The recent protests in Cuba, especially the large ones of July 11th that were nationwide, have provoked anguish in some, hope in others. Because I lived in Cuba for a decade, I have been getting calls and mails asking my opinion. The US corporate news is totally one-sided, treating these protests as if they are “the beginning of the end” of the Revolution. Those who read Spanish and have access to news in that language, have a more balanced picture. I am not there, and so I must rely on trusted friends to fill in a difficult picture.
At this point, this is what I think:
US administrations have erected a criminal blockade against the tiny island country for more than 60 years. This blockade has made it impossible for Cuba to function within the world economy, has curtailed its diplomatic relations with other countries, and has provoked shortages of everything from hard currency to food and medicine. Trump intensified this many-pronged war. Biden has done nothing to walk back Trump’s punishing regulations; on the contrary, he is singing the tired old song of “freedom for the Cuban people.”
On top of the extreme economic problems brought on by the blockade, the COVID-19 pandemic is out of control in Cuba at the moment. The country’s excellent biochemical industry has developed two proven vaccines, Soberana (91.2% efficacy) and Abdala (92.28% efficacy), and is attempting to vaccinate its entire population, but a shortage of syringes is making this a slow process. This is a palpable example of the damage wrought by the blockade. A recent breakdown of a major power plant caused frequent blackouts. Scarcities have gotten worse. Tropical storm “Elsa” added to the country’s problems.
Over the past couple of years, the Cuban Party and Government have instituted new laws benefiting the population and have made other positive changes. In the midst of such severe difficulties, a lot has been accomplished. But a lot is never enough. The Cuban people understandably want more comfortable lives. Free education, health care and other rights would be dreams in so many countries of the world (including the United States). But the Revolution promised so much more. And the younger generations have no memory of what it was like before 1959.
Add to this scenario the fact that Cuba has cracked down on artists and others who have protested the status quo, and you have a complex situation—one that will require good political strategies rather than repression to solve.

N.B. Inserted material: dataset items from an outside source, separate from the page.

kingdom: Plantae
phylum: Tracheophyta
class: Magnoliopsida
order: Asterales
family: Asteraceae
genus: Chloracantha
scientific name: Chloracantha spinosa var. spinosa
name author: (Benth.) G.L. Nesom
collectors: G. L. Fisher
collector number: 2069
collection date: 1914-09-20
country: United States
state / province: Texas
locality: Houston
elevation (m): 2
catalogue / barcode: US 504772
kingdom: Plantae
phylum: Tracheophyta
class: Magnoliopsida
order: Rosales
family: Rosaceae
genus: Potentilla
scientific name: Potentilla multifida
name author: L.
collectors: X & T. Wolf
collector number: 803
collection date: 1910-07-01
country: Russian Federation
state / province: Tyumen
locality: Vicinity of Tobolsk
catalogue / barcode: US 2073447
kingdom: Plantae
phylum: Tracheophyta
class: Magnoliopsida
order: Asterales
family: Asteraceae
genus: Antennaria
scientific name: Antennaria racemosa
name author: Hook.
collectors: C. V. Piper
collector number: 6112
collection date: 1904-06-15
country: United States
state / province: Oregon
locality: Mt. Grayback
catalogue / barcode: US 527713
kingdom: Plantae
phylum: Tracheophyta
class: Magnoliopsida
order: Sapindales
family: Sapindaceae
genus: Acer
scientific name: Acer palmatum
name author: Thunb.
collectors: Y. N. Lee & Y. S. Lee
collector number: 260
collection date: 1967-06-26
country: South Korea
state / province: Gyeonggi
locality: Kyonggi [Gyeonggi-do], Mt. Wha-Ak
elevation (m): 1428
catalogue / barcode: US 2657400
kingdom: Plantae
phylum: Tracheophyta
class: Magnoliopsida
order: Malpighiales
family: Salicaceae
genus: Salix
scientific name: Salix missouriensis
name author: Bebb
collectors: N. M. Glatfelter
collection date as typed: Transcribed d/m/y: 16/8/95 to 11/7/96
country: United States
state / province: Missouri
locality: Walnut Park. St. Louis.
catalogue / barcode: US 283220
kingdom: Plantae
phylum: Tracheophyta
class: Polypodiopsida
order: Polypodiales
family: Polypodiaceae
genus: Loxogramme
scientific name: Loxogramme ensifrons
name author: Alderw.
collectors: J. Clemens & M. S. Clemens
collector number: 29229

Cuba is rightly indignant at the US’s ongoing interference in its internal policies. It is clear that the protests are being organized and funded from outside the country, primarily from the United States. I believe all nations have a right to resist outside interference. I hope the resistance will soon take the form of dialogue rather than arrests.
To those who raise the banner of democracy with its multiparty political system, I would only say: Look to those countries, in the first place the United States, that have more than one political party and call themselves democratic. Here we have Democrats and Republicans, but I think a majority would agree that we elect most of our representatives according to how much of our money they pour into their campaigns. And I doubt that most people of color, other minorities, women, immigrants, or the LGBQT community would agree that our is a democracy in any real meaning of the term.
It is true that thousands have recently protested government control in Cuba. I believe they should be heard. At the same time, Cuba is a nation of eleven million. The recent protests are far from constituting a tipping point.
I urge people on all sides to think about how extraordinary it is that a tiny island 90 miles from US shores has been able to survive for more than half a century against every sort of covert and overt attack. Let us help Cuba become what its Revolution has promised rather than try to mold it to some specious image in which profit obliterates justice and equality.